§ **Structured diff data**
[Start of section]

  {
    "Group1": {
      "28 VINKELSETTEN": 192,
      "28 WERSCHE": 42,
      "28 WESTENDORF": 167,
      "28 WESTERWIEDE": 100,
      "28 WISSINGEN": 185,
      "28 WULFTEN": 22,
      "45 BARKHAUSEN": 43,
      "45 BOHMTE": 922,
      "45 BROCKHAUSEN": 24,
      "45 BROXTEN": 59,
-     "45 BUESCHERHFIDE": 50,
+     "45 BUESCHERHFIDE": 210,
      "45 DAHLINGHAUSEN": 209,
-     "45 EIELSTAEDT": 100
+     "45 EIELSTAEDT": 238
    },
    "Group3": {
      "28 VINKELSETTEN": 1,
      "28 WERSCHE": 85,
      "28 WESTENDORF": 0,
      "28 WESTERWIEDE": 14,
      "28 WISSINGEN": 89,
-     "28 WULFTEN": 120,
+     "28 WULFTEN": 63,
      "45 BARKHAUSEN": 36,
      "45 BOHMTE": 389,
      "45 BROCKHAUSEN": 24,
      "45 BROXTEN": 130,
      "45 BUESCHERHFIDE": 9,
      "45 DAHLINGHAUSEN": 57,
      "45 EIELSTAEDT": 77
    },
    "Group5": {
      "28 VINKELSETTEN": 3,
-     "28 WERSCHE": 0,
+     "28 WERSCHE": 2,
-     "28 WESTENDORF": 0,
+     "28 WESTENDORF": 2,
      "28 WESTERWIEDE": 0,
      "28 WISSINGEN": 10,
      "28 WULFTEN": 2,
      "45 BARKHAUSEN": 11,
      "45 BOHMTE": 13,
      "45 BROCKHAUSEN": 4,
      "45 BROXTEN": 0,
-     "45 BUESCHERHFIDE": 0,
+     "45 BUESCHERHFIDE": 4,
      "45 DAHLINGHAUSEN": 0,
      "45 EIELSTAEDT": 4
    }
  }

[End of section]
[Start of section]

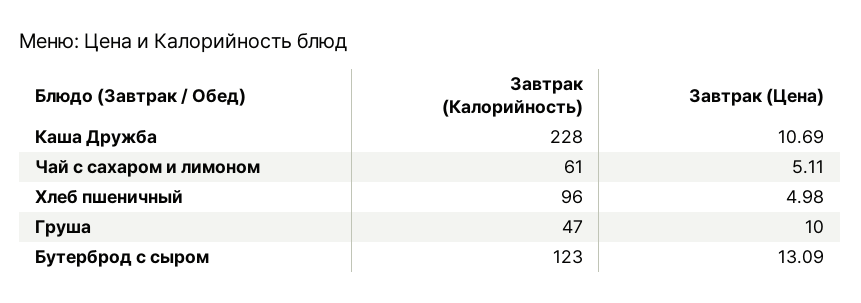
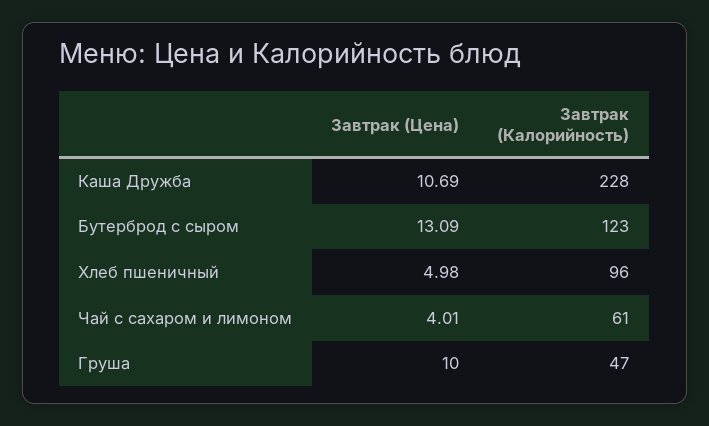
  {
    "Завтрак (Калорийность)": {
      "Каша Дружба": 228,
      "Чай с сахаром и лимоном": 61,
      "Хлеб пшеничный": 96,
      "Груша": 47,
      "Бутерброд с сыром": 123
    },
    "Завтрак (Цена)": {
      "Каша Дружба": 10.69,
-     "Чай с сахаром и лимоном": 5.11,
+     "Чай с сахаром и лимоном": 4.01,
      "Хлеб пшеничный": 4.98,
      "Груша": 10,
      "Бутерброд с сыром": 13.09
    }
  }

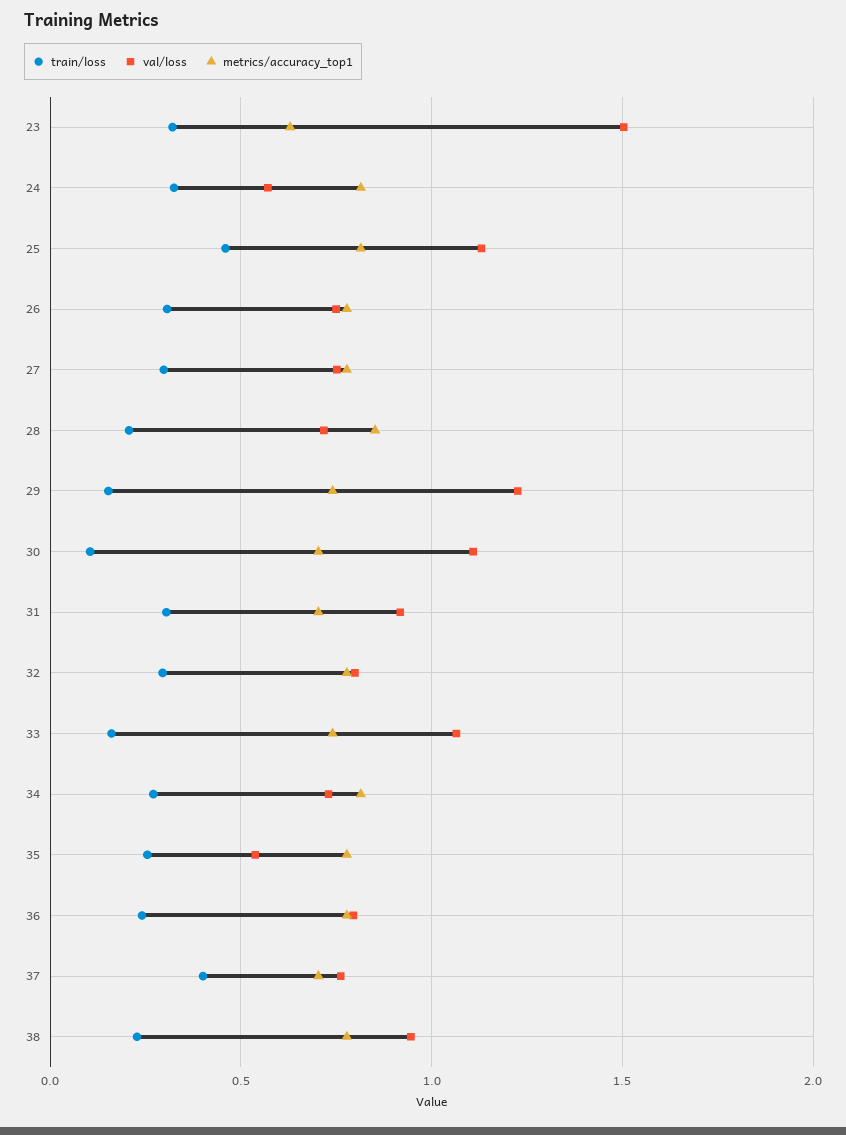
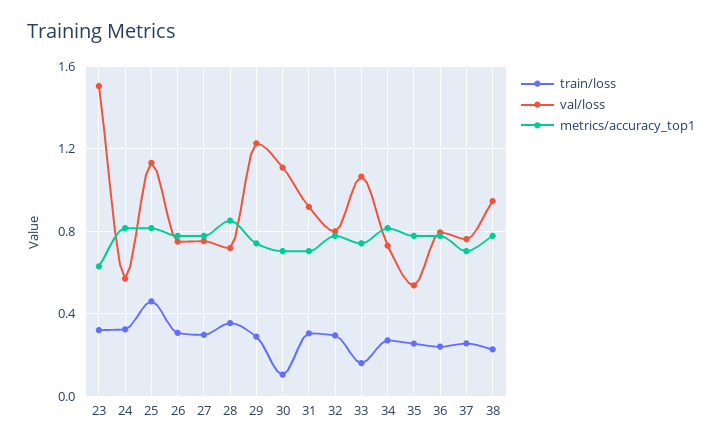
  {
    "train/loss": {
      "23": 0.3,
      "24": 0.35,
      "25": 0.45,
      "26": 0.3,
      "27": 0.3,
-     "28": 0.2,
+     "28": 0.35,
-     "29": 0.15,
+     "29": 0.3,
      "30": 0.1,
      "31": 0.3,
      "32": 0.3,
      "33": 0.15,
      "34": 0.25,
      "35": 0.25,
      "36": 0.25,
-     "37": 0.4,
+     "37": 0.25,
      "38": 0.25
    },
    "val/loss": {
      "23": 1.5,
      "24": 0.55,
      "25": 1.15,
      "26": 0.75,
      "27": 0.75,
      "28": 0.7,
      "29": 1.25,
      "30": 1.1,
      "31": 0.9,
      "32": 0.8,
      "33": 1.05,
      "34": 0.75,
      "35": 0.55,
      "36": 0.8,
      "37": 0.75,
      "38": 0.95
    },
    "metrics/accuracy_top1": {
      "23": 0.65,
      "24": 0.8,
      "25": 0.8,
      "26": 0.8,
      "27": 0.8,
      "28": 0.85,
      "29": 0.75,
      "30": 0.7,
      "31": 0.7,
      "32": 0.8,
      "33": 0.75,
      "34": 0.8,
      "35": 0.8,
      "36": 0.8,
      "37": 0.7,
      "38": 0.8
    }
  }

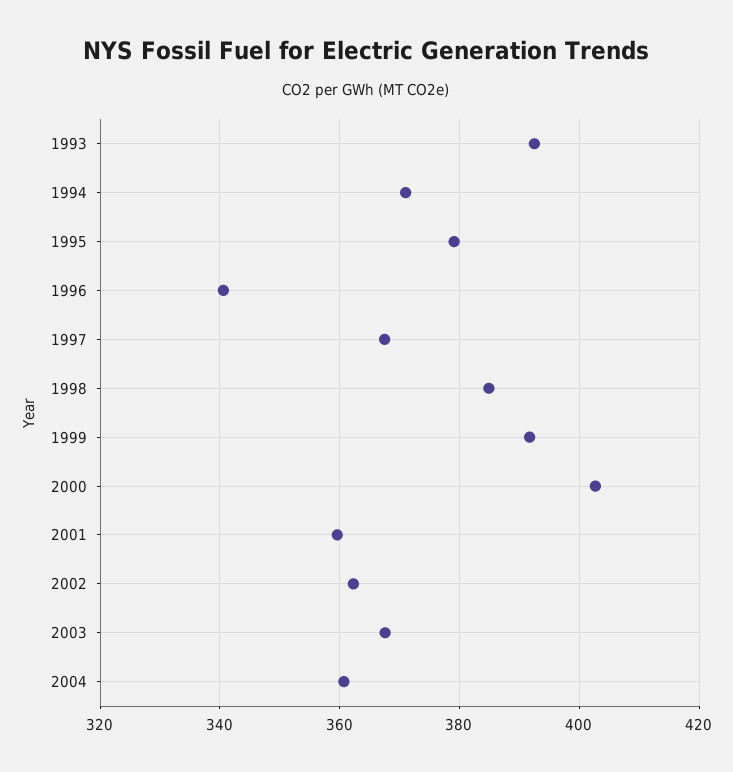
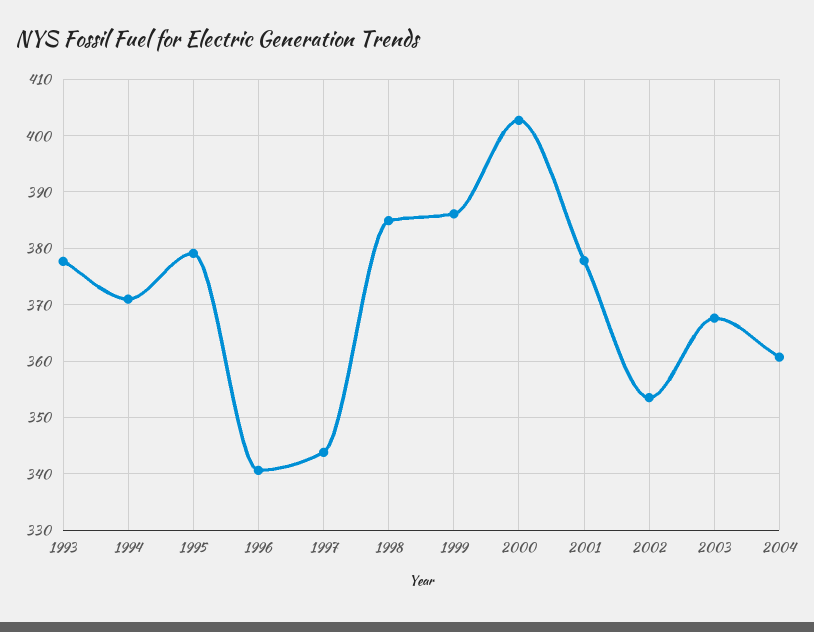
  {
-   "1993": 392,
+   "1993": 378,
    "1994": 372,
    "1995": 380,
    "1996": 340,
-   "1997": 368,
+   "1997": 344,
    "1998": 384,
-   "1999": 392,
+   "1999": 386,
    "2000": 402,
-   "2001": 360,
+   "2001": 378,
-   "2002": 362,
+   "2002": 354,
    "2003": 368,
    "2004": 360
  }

[End of section]
[Start of section]

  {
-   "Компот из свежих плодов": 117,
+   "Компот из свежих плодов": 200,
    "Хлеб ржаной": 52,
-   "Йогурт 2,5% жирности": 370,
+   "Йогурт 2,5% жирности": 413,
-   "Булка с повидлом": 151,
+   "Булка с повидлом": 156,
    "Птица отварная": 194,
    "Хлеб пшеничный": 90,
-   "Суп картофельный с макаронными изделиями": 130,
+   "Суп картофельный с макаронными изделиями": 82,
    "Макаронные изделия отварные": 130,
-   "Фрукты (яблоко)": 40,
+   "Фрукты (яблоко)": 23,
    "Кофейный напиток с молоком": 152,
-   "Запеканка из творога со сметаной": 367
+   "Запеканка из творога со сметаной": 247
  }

[End of section]

§ **PROBLEM TO SOLVE**
Read the entries and pick out all lines that include the word "EIELSTAEDT".

§ **WRITTEN REPLY**
-     "45 EIELSTAEDT": 100
+     "45 EIELSTAEDT": 238
      "45 EIELSTAEDT": 77
      "45 EIELSTAEDT": 4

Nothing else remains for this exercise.